17 février 2000 |
Les serveurs informatiques de l'Université Laval ne sont pas à l'abri des cyber-terroristes, pas plus que ne le sont tous les autres serveurs sur Internet, estime l'officier de sécurité informatique du campus, Lino Cerantola. "Les attaques par saturation de demandes comme celles qui ont été dirigées contre les grands sites commerciaux américains la semaine dernière sont difficilement contrôlables, dit-il, même si des outils de détection commencent à apparaître sur le marché. Ça peut se produire n'importe où. Il s'agit d'utiliser un logiciel pirate qui masque le numéro IP de l'ordinateur d'où part la requête. |
L'autre possibilité, poursuit-il, est qu'il y ait attaque coordonnée et concertée par un grand nombre d'usagers contre un serveur. "Ça pourrait survenir, par exemple, si des citoyens mécontents décidaient d'envoyer simultanément des tonnes de messages électroniques volumineux à un ministre qui a pris une décision impopulaire. Le serveur de courrier utilisé par ce ministre pourrait ne plus être en mesure de fonctionner correctement."

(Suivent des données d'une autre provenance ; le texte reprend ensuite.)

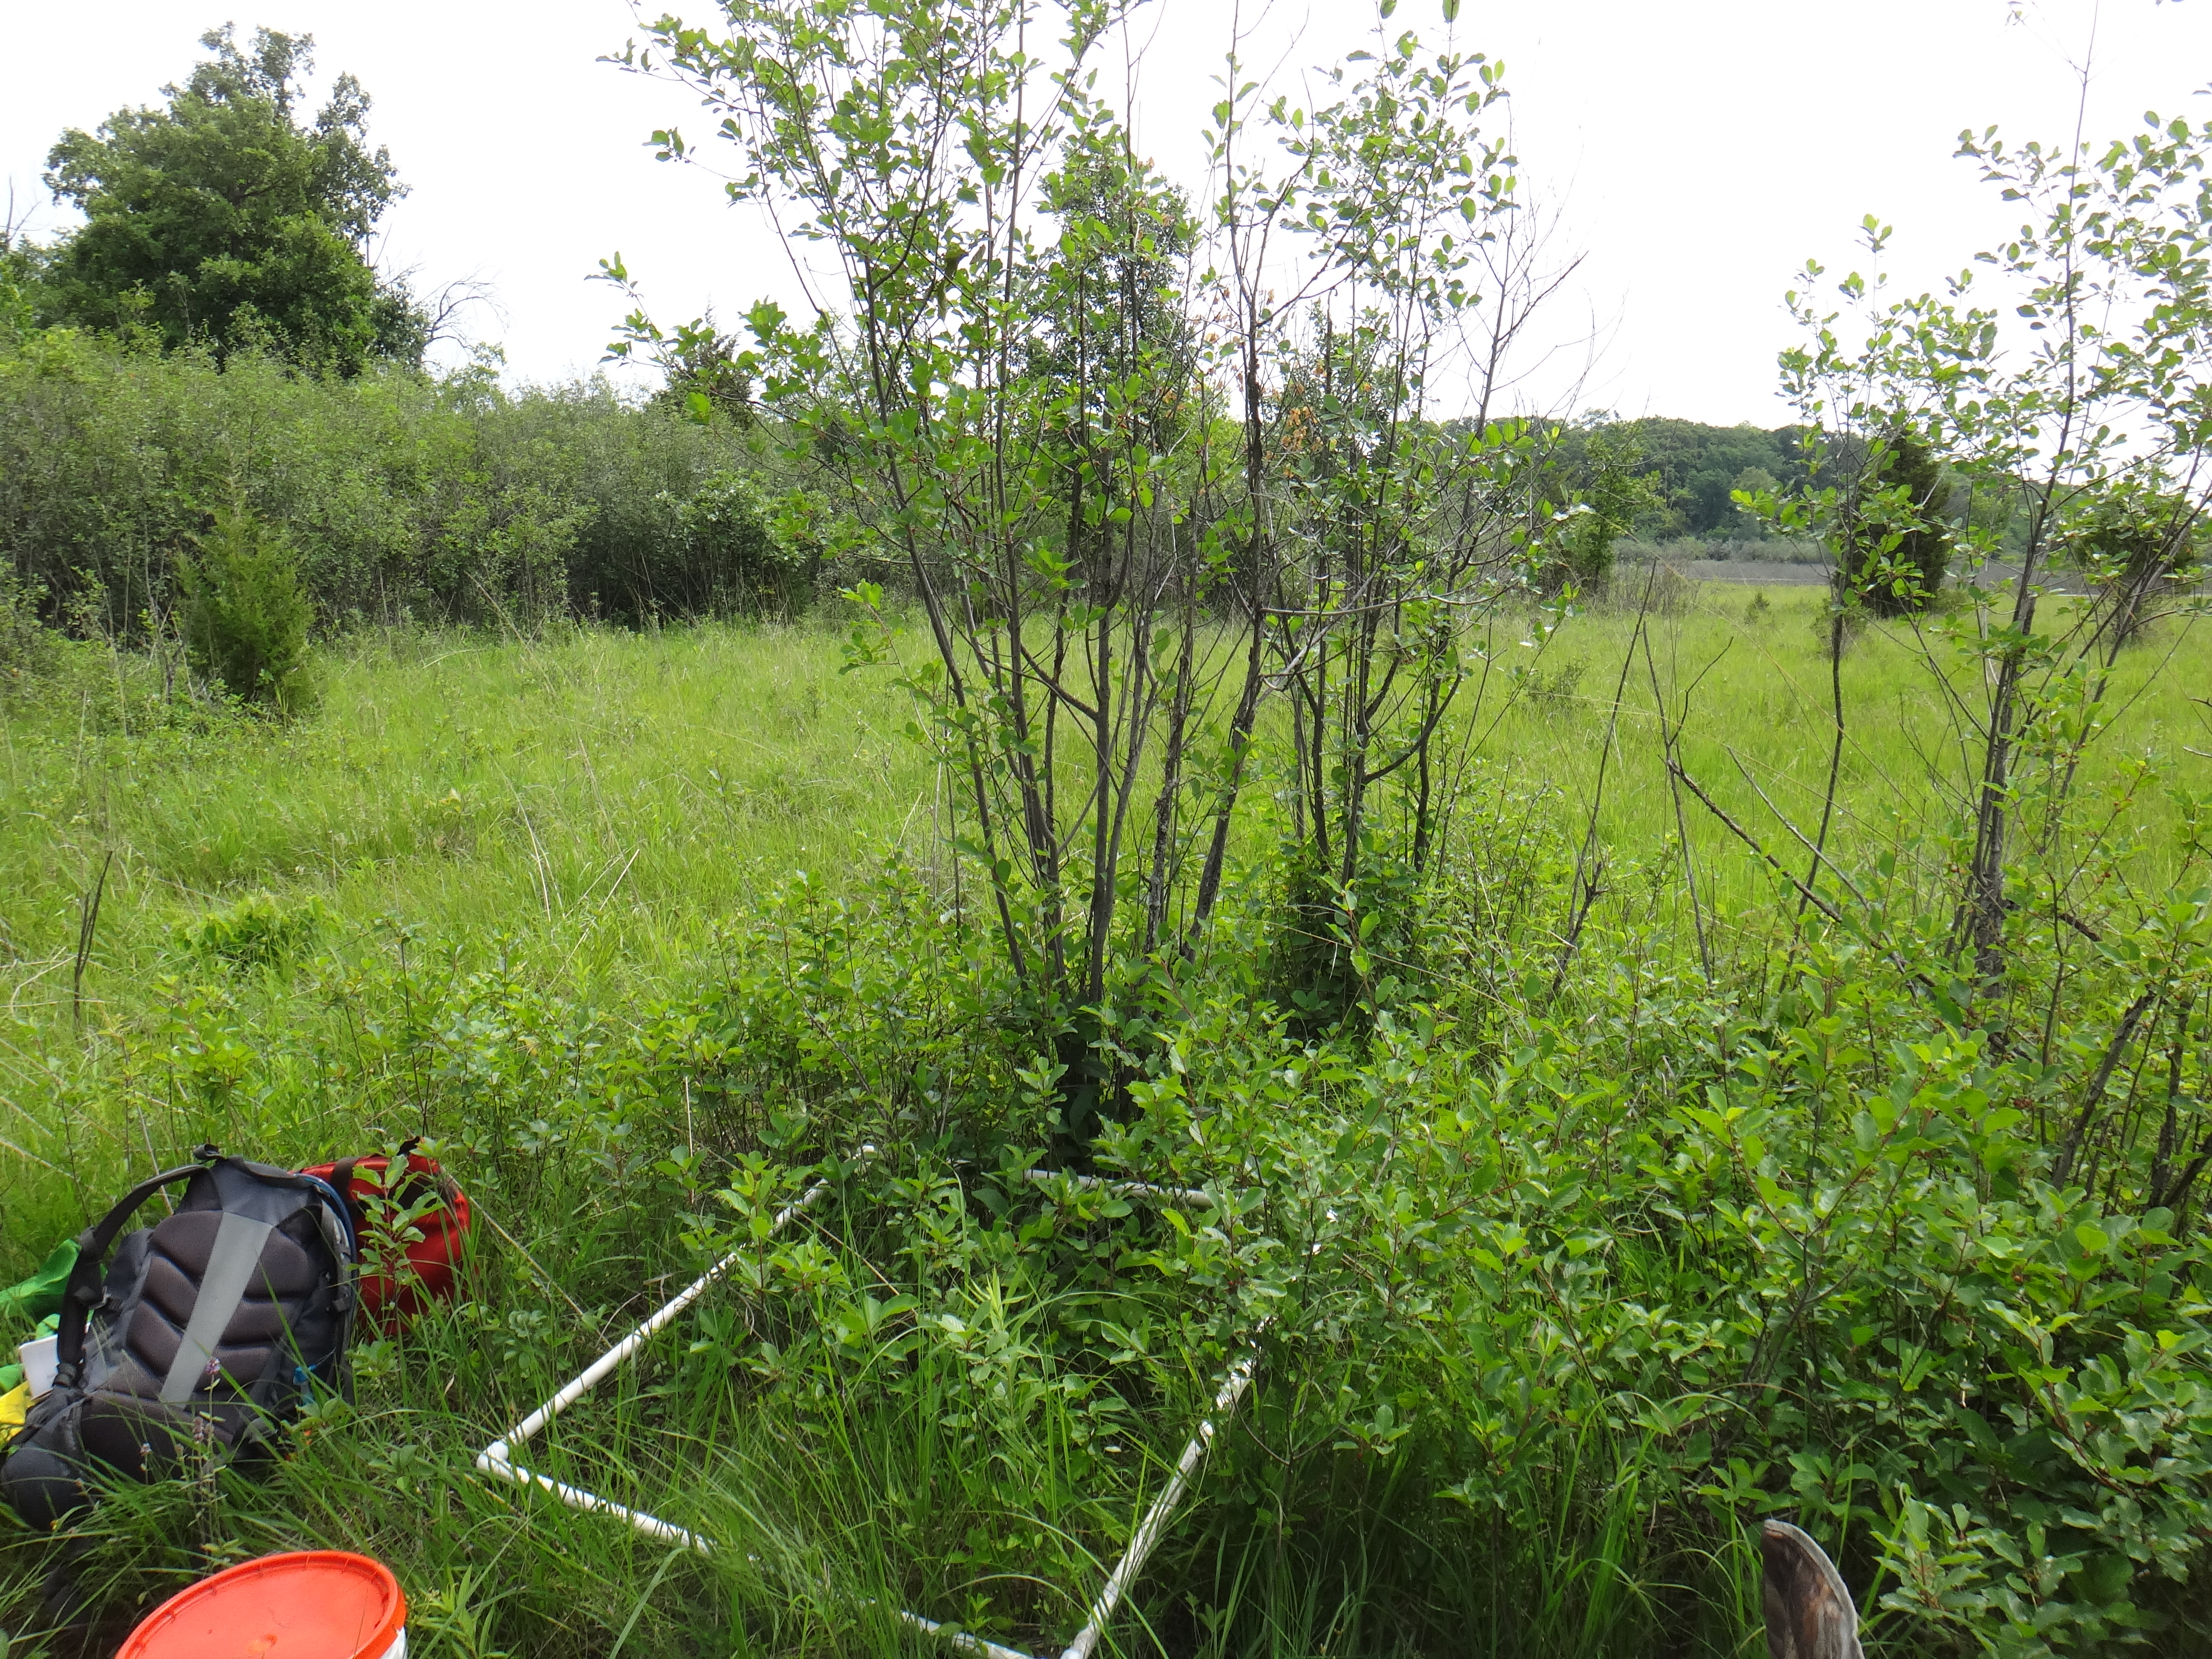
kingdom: Plantae
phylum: Tracheophyta
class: Magnoliopsida
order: Rosales
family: Rosaceae
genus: Potentilla
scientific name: Potentilla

À l'Université, nous sommes dans un environnement informatique ouvert et il faut vivre avec cette réalité-là, estime Lino Cerantola. "Nous ne pouvons pas nous prémunir contre les attaques cyber-terroristes mais nous ne sommes pas plus à risque qu'ailleurs. Internet s'est développé en milieu universitaire dans un esprit d'ouverture et de partage d'information. Si on met des barrières pour accroître la sécurité, on va à l'encontre de cette philosophie."
Marc-André Pépin, analyste de l'informatique au Service de l'informatique et des télécommunications, confirme qu'il n'y a pas de véritables coupe-feu ou ponts-levis informatiques sur les serveurs Internet de l'Université. "Nous avons des filtres qui bloquent certains ports réputés pour commettre des méfaits. Les mesures de contrôle pourraient être plus sophistiquées et on pourrait se doter de vrais coupe-feu. Mais, jusqu'à présent, ce n'est pas l'approche qui a prévalu à l'Université. On a toujours opté pour des approches qui impliquaient le moins de contraintes possibles."

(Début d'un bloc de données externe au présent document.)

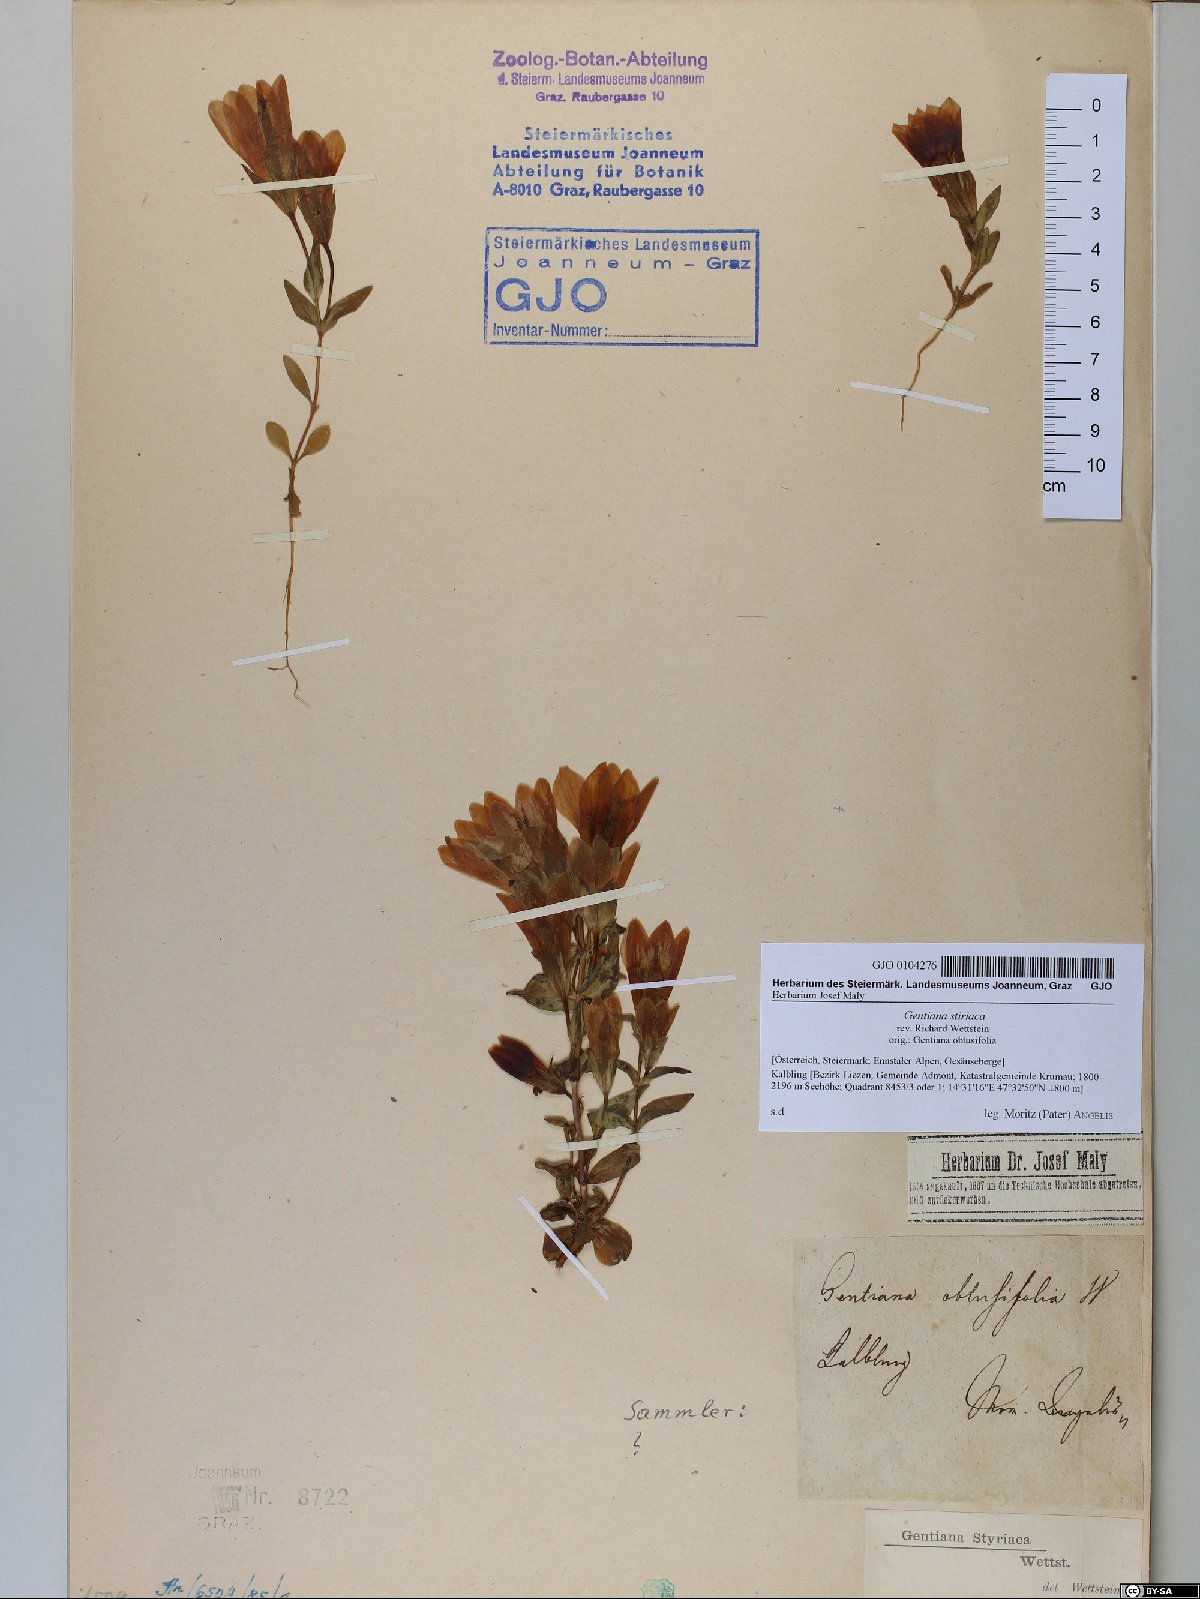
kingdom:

Faudrait-il accroître les mesures de sécurité? À cette question, Marc-André Pépin répond par une autre question en apparence toute simple mais en bout de ligne très complexe: "Jusqu'où sommes-nous prêts à aller dans l'équilibre entre la liberté et la sécurité? Il faudrait peut-être qu'il y ait un débat de fond autour de cette question sur le campus."
Hors-la-loi du cyber-espace
À l'Université, l'attaque d'un site Web par
saturation est explicitement interdite par le Code de conduite
sur l'utilisation et la gestion des technologies de l'information
et des télécommunications. L'article 5 prohibe "tout
comportement nocif ou malveillant tel que intrusion ou tentative
d'intrusion non autorisée dans un poste de travail, dans
un système ou dans un réseau interne ou externe".
"On a eu quelques cas où des personnes ont été
prises à enfreindre ce règlement", reconnaît
Lino Cerantola.
Au Canada, de telles attaques ne sont pas définies dans le code pénal, souligne Jean Goulet, professeur à la Faculté de droit. "Il n'y a aucun texte de droit là-dessus et je ne crois pas qu'il y ait eu de cas au pays, essentiellement parce que les grands sites commerciaux et les actes de cyber-terrorisme sont américains. Néanmoins, ces actes pourraient entraîner des poursuites devant les tribunaux canadiens. Il suffirait de présenter la cause devant un tribunal civil et démontrer que ces attaques ont causé un préjudice au propriétaire du site Web."